Ultimately, the BNPL model, while super convenient, is another form of consumer debt. Customers should spend responsibly with any debt or loan and not overextend beyond their means.

Ryan Mathews
Trusted Member
1 year ago

In a word … YES!!!!! It’s impossible to answer the second question with any reasonable degree of certitude at this point when one pandemic isn’t over and another may be beginning, and we are in the middle of a recession nobody wants to call a recession, and the Fed keeps raising interest rates to stave off inflation, and Germany has announced it will be cutting down ammonia production to conserve natural gas which — combined with an uncertain timeline for the war in the Ukraine and ongoing climate change could radically reduce the amount of available food and its cost, etc., etc.

Too many variables. If you are a glass half empty sort of person you might say people will be struggling to buy groceries and put gas in their cars and so the high-ticket consumer goods market may not want to be in the finance business, even assuming there is still demand for its products.

Craig Sundstrom
Craig Sundstrom
Noble Member
1 year ago

I won’t say BNPL is a scam, as it offers an actual service. But it takes little imagination to see that the there’s a real danger of the first two words — particularly the second — to be emphasized at the expense of the latter two, particularly the third. So it will do well when the economy is doing well, and falter when the economy does the same (when the bill comes due literally as well as figuratively).

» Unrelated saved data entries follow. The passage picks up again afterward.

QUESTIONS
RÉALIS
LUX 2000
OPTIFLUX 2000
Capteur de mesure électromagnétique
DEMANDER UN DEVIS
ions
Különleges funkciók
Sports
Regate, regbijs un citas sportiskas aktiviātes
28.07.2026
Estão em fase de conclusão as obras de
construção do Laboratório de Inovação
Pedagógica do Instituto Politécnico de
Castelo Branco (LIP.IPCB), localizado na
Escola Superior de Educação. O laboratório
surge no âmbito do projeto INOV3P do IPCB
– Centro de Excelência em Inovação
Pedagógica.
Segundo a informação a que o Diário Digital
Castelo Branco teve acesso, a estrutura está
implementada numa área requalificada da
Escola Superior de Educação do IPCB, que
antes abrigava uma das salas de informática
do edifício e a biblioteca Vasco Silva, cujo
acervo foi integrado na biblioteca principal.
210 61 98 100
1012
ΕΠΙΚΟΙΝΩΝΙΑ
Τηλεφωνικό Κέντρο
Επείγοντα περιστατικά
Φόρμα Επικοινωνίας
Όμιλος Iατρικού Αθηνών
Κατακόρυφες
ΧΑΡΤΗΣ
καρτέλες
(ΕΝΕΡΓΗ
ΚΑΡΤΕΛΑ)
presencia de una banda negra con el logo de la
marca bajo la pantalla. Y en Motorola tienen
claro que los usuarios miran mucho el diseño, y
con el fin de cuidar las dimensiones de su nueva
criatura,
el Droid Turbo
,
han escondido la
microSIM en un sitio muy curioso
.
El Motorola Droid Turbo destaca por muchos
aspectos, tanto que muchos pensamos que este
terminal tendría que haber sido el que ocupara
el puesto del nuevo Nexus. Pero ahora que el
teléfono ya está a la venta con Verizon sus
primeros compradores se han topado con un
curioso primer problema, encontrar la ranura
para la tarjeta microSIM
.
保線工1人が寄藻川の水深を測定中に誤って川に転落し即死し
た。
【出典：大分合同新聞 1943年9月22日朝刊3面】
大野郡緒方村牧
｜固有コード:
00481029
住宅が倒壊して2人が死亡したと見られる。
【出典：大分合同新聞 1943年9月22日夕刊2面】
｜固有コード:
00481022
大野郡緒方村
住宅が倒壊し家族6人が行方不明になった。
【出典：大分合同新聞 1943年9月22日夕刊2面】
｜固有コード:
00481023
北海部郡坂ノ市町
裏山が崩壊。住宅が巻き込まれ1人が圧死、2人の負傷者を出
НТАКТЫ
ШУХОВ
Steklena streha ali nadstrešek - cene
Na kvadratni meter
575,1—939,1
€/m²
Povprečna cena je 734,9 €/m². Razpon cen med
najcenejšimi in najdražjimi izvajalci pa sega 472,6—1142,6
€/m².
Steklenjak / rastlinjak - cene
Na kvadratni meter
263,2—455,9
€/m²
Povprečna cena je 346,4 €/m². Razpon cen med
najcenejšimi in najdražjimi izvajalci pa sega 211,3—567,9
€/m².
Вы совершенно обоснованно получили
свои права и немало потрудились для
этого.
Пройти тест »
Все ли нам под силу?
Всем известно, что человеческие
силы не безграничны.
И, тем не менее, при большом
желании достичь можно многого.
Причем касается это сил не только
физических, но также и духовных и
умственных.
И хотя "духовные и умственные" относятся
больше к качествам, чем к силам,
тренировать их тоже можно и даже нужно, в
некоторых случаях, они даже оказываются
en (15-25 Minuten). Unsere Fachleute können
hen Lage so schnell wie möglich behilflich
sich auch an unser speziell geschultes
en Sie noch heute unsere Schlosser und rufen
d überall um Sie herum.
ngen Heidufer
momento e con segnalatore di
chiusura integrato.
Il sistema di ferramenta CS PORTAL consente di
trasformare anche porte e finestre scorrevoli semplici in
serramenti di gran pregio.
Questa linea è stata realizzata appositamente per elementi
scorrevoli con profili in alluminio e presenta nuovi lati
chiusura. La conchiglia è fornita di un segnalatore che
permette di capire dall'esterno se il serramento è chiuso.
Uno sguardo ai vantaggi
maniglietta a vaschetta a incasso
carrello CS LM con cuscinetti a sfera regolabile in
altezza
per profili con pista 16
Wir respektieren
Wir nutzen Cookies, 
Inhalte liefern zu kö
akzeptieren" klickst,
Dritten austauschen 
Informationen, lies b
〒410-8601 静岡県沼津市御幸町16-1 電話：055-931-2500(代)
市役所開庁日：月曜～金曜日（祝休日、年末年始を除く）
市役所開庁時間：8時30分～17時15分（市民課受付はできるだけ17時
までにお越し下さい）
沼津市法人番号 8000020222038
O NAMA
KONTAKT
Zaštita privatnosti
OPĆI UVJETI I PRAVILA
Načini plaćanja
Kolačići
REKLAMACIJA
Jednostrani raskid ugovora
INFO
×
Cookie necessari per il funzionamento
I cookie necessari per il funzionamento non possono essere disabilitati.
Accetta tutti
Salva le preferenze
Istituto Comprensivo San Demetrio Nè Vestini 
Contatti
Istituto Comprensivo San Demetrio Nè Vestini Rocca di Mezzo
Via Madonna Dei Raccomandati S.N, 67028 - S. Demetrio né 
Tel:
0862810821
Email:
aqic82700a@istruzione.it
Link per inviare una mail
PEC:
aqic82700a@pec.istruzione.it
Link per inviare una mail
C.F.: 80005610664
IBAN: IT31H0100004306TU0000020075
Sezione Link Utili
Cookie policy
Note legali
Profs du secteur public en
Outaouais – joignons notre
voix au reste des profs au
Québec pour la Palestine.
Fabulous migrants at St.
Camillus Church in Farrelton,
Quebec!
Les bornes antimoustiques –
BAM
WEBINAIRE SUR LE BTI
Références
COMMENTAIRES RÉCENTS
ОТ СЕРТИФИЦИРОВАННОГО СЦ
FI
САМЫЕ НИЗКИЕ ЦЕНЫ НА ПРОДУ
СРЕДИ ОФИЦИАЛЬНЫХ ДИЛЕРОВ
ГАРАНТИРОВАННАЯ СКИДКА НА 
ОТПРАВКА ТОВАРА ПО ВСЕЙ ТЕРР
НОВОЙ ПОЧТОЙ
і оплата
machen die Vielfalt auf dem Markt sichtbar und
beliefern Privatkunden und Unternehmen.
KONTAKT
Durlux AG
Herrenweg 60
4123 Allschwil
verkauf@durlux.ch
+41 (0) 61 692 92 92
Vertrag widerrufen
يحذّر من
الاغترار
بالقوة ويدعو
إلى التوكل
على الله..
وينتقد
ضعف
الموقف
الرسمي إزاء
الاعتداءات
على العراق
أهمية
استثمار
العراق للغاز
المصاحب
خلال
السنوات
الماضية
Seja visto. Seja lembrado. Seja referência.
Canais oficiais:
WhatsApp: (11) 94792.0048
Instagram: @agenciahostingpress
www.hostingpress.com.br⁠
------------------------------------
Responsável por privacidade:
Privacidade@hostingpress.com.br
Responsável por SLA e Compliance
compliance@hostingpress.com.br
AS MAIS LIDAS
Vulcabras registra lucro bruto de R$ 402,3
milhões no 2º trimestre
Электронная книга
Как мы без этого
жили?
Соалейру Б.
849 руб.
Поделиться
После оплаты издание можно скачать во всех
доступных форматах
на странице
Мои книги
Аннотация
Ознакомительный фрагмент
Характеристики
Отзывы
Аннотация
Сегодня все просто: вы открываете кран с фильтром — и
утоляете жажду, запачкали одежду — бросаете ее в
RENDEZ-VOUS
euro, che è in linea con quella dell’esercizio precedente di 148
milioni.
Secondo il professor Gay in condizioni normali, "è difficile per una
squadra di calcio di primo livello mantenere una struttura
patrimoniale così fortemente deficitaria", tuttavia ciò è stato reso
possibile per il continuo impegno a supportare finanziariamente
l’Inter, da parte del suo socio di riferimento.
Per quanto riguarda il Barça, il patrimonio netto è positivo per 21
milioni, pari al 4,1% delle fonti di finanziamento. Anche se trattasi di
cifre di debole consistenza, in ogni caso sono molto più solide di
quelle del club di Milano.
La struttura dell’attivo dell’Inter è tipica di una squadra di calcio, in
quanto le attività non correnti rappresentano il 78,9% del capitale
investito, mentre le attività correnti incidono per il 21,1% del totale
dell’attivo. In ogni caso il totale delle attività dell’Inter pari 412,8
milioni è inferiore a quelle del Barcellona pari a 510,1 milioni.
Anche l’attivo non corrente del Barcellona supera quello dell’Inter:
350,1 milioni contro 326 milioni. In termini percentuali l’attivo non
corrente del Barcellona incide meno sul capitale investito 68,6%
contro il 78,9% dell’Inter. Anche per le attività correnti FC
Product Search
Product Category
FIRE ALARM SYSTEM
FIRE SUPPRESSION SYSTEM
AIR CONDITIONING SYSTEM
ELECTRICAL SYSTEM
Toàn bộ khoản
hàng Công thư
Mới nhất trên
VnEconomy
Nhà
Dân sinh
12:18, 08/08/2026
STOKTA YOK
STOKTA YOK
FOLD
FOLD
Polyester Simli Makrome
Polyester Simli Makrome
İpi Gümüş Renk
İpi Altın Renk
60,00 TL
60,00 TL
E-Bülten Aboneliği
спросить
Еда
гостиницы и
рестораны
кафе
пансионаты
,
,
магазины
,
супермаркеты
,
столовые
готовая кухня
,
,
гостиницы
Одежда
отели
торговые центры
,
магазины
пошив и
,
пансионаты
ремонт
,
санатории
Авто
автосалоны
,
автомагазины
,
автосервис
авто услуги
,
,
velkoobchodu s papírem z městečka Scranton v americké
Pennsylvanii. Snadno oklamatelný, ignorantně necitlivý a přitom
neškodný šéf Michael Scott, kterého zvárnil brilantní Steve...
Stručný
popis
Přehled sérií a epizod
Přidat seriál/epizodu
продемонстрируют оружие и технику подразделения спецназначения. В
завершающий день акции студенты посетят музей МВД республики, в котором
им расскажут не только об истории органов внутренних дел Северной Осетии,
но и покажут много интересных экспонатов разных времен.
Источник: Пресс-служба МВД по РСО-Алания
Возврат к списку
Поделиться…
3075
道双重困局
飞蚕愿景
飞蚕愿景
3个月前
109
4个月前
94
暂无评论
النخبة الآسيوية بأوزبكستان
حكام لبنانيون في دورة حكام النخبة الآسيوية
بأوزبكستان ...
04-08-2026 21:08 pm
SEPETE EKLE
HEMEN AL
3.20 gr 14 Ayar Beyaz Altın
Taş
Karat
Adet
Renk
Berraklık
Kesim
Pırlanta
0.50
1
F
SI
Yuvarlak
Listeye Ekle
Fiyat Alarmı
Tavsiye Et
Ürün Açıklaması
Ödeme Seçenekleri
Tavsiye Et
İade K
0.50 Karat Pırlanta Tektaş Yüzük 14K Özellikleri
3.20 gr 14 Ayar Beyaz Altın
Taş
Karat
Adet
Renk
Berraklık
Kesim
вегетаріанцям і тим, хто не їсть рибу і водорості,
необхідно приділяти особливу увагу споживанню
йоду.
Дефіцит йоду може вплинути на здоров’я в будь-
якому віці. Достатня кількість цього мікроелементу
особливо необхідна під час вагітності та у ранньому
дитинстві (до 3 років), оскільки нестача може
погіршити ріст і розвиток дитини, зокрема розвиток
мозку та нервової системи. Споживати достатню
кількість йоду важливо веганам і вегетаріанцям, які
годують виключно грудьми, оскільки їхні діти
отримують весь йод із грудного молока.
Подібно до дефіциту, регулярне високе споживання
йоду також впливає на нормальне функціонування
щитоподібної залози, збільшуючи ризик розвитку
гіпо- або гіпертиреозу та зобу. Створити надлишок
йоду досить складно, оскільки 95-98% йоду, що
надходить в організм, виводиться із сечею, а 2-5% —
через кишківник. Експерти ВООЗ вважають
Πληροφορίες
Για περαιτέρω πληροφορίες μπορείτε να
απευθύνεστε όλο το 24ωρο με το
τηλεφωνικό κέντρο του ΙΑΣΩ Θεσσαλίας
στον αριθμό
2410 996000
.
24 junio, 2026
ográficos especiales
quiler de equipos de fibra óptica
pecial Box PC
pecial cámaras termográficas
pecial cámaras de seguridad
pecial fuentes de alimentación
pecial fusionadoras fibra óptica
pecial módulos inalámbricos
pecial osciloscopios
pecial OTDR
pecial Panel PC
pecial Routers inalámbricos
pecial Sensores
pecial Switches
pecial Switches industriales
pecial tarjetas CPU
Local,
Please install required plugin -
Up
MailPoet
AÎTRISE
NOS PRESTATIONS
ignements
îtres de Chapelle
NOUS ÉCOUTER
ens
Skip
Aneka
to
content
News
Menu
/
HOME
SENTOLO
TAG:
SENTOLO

If people want to spend their way into the poor house it is their business … at least until talk of a bailout for said debtors begins.

Allison McGuire
Member
1 year ago

We’ll see a brief slow down because of the current economy, but BNPL is definitely here to stay. Millennials and Gen-Zers don’t want the credit card debt of the past and once we get out of the recession, BNPL will be a viable payment option.

Anil Patel
Member
1 year ago

Customers have embraced the “Buy Now, Pay Later model.” However, BNPL providers are in a precarious position as the number of defaulters may increase over time. Nonetheless, it is too early to predict whether or not the model will fail. Over time even if it does, new service providers will enter the market to seize the opportunity.

When talking about Apple, they are well-established. By offering “Buy Now Pay Later” loans they can clearly see an increased customer base. Even if there are some risks, Apple’s position will not be compromised.

Tara Kirkpatrick
1 year ago

BNPL will prevail. The providers also make money from merchant partnerships, and in such a cost-conscious environment retailers will want to add a BNPL solution. Mobile data shows that retailers who offer BNPL increased engagement by 20 percent in the first year and have higher overall engagement than retail apps that do not offer it.